TRIPTYCH FOR ORGAN AND LARGE ORCHESTRA (2004)
Premiered by Orchestre Métropolitain du Grand Montréal, Yannick Nézet-Séguin, conductor
"Formidable, prodigious, extravagant ... “Logos” is a sonic tour de force, making full use of colors, dynamics, and rhythmic energy characteristic of organ and orchestra. “Agape,” which opens with an organ solo in which one feels bathed in love, is a welcome contrast to the surrounding movements. The concluding section, “Angelus,” demanding the utmost from all the players, is filled with complex rhythms and textures and brings the extended work to a stunning climax."
The American Organist
“Sparked by multiple talents of composer-conductor Julian Wachner, this disc succeeds on all fronts! Out of orchestral chaos the organ enters with chordal grandeur in the introductory “Logos.” An introspective two-part organ passage plus its aggressive string response become the bases for the following allegro…Bélanger and selected instrumentalists are beautifully reflective again in the middle movement “Agape,” the violins serene and inspired in the closing melody. The organist shines in the final “Angelus,” building steadily with the orchestra through tricky metre changes to a great, moving conclusion. Himself a virtuoso organist, Wachner has created long sonorities, repeated chords, and busy passages that are static harmonically to suit the highly reverberant space. Highly recommended.”
The Whole Note
“It’s difficult not to think of Messiaen when listening to Triptych for organ and full orchestra by Wachner (who conducts excellently here, by the way): splendour, dignity, outstanding tone combinations, sophisticated chromatic exploration, albeit polarized—but also a certain personal “je ne sais quoi”. Among its other qualities there is a rich backdrop, wavering between a glimmer and a tingle.”
La Scena Musicale
"The Triptych, performed here by French-Canadian keyboardist Philippe Bélanger and the Orchestre Métropolitain of Montréal, is a three-movement, 40-minute tour-de-force of imposing power, virtuosic toccatas, quiet meditation, and joyful celebration. Wachner is both an unapologetic modernist and an open-minded eclectic…his music has something to say."
American Record Guide
The Triptych for Organ and Large Orchestra was commissioned by the Oratory of St. Joseph of Montreal in celebration of its 100th anniversary. Logos was completed in June of 2004, and premiered at the Oratory with Philippe Bélanger, titular organist of the oratory, and the Orchestre Métropolitain du Grand Montréal under the direction of Yannick Nezet-Seguin. The American premiere of Logos was performed by the New Haven Symphony with the composer at the organ on April 1st, 2006 at Yale University's Woolsey Hall, conducted by Gerald Steichen. The world premiere was presented at Chicago’s Orchestra Hall on 2 July, 2006 as part of the opening concert of the American Guild of Organists National Convention. In 2010, ATMA Classique has released a surround sound recording featuring the complete Triptych for Organ and Large Orchestra, in addition to other works for orchestra.
As one of the most prominent architectural landmarks in Montreal, second perhaps only to the Olympic Stadium, St. Joseph’s Oratory is to many the North American Vatican. It is a monument to Québec Catholicism and just as some would label it a vestige of the pre-silent revolution power of the Catholic Church, others see in it an awesome reminder of the grandeur and splendor of a non-politicized Roman Catholic faith. The building edifice itself, and particularly its enormous dome, climbs over the mountain (Mont-Royal) from which Montreal derives its name. The main basilica, resting at the peak of the structure, boasts a reverberation time of over 10 seconds and is almost two football fields in length!

_WHAT THE TASK ASKS_
Copy the passage of the Triptych text word for word, beginning at "As one of the" and stopping after "fields in length!".

_GIVEN DATA_
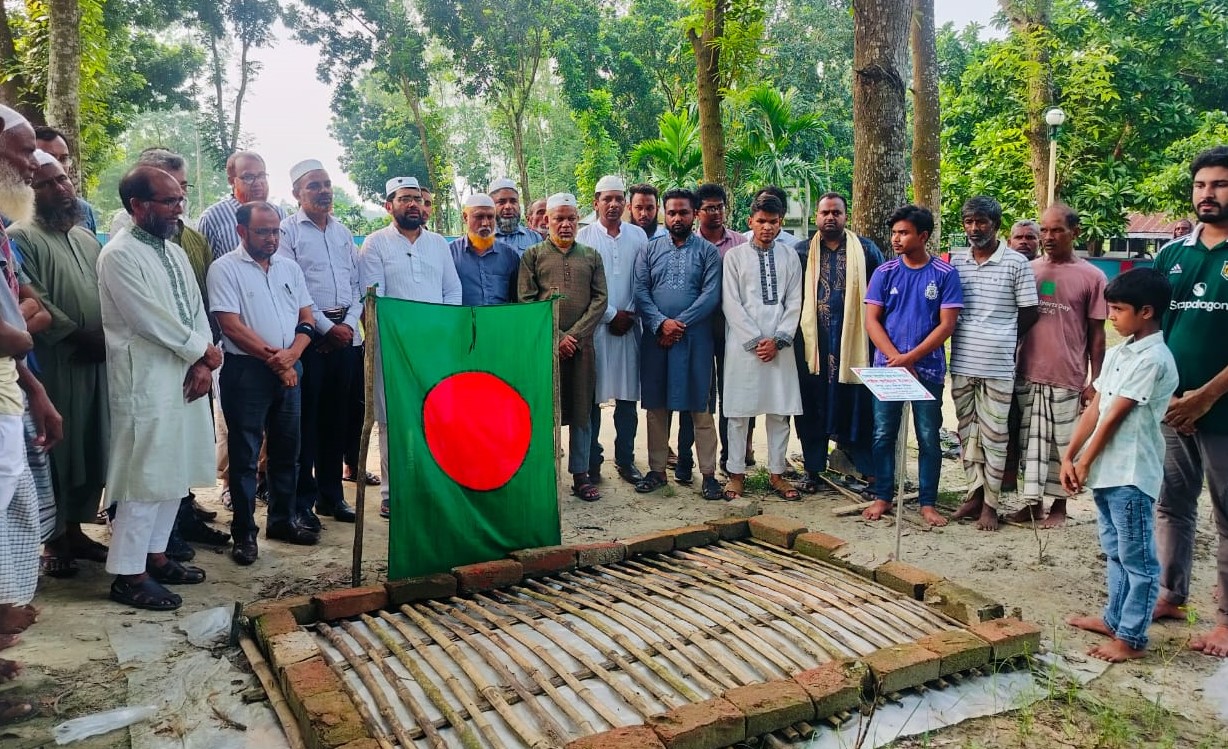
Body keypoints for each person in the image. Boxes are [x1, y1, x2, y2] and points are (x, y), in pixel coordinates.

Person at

_RESPONSE_
As one of the most prominent architectural landmarks in Montreal, second perhaps only to the Olympic Stadium, St. Joseph’s Oratory is to many the North American Vatican. It is a monument to Québec Catholicism and just as some would label it a vestige of the pre-silent revolution power of the Catholic Church, others see in it an awesome reminder of the grandeur and splendor of a non-politicized Roman Catholic faith. The building edifice itself, and particularly its enormous dome, climbs over the mountain (Mont-Royal) from which Montreal derives its name. The main basilica, resting at the peak of the structure, boasts a reverberation time of over 10 seconds and is almost two football fields in length!